C'est la raison pour laquelle la BERD a décidé de fournir près de 150 M€ de liquidités d'urgence à Ukrenergo, la compagnie d'électricité du pays, avec le soutien de donateurs comme l'UE et les pays du G7. Ce soutien vise à garantir le bon fonctionnement du réseau électrique ukrainien et à maintenir l'approvisionnement en électricité des industries et des ménages. Depuis le début de la guerre, la compagnie d'électricité est confrontée à d'importants impayés de la part de ses clients, ainsi qu'à une réduction de 30 % de la consommation d'électricité et aux pertes de revenus qui en découlent. Malgré toutes ces difficultés, Ukrenergo a achevé l'intégration technique de son réseau électrique avec celui de l'UE au début de la guerre et prévoit maintenant d'utiliser cette nouvelle connexion pour vendre de l'électricité sur le marché européen.

Pour soutenir la sécurité énergétique de l'Ukraine, la BERD s'est également engagée à prêter jusqu'à 300 millions d'euros à la compagnie gazière Naftogaz. Ce prêt vise à aider Naftogaz à compenser la perte de production de gaz naturel et à approvisionner le système gazier du pays à temps pour la prochaine saison de chauffage. Il s'agit d'une mesure essentielle pour garantir une quantité suffisante de gaz dans le réseau et préserver l'accès aux services pour les personnes dont les moyens de subsistance et la sécurité économique sont menacés par la guerre. Le prêt contribuera également à soutenir l'intégration plus étroite du marché ukrainien du gaz avec l'UE. Naftogaz sera en mesure d'utiliser un mécanisme de passation de marchés concurrentiel pour s'approvisionner en gaz naturel auprès de négociants en gaz basés dans l'UE.

Le soutien aux infrastructures vitales est une autre préoccupation majeure de la BERD, avec des financements de près de 150 M€ à la compagnie ferroviaire ukrainienne UkrZalyznitsa. Non seulement cette compagnie fournit un mode de transport crucial pour aider les gens à se déplacer en Ukraine et soutenir la poursuite de l'activité économique, mais aussi elle apporte une contribution cruciale aux flux d'importations et d'exportations.

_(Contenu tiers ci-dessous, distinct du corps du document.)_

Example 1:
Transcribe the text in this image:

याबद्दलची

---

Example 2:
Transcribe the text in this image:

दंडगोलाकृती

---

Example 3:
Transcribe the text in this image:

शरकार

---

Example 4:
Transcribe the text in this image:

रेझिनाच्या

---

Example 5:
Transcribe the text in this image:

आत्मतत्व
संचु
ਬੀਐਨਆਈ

Bien que le blocus russe des ports ukrainiens de la mer Noire ait été partiellement levé au cours de l'été, la situation reste incertaine. Des alternatives logistiques viables doivent être recherchées pour les importations et les exportations via l'Europe, par la route ou le rail – en particulier les exportations de denrées alimentaires, étant donné que l'Ukraine est le « grenier de l'Europe », fournissant 10 % du blé et du maïs commercialisés dans le monde et plus du tiers de l'huile de tournesol. Malgré le conflit, les agriculteurs ukrainiens continuent de produire des céréales, à des niveaux estimés à environ trois quarts d'une année normale. Nous travaillons avec les parties prenantes concernées en Ukraine et dans les pays voisins – en particulier en Pologne, en Roumanie et en Moldavie – pour supprimer les goulets d'étranglement logistiques. La levée du blocus portuaire est une étape essentielle mais la résilience du système logistique européen nécessite une diversification des routes logistiques à moyen terme.

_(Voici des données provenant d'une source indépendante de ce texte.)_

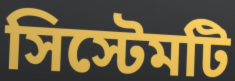
সিস্টেমটিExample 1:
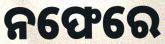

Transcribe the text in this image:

ନଫେରେ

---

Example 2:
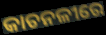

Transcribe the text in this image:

କାଚନଳୀରେ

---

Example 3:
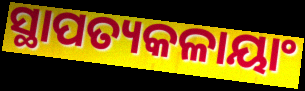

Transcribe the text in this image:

ସ୍ଥାପତ୍ୟକଳାୟାଂ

Outre les besoins urgents en Ukraine auxquels nous répondons de manière déterminée et notre ambition de soutenir la reconstruction du pays après la guerre, la BERD reste attachée à ses priorités stratégiques à plus long terme, à savoir le soutien à l'économie verte, la numérisation et l'égalité des chances. Nous sommes fermement convaincus que les projets axés sur ces trois aspects amélioreront la compétitivité de nos pays d'opérations, relèveront le potentiel de croissance et renforceront la cohésion sociale.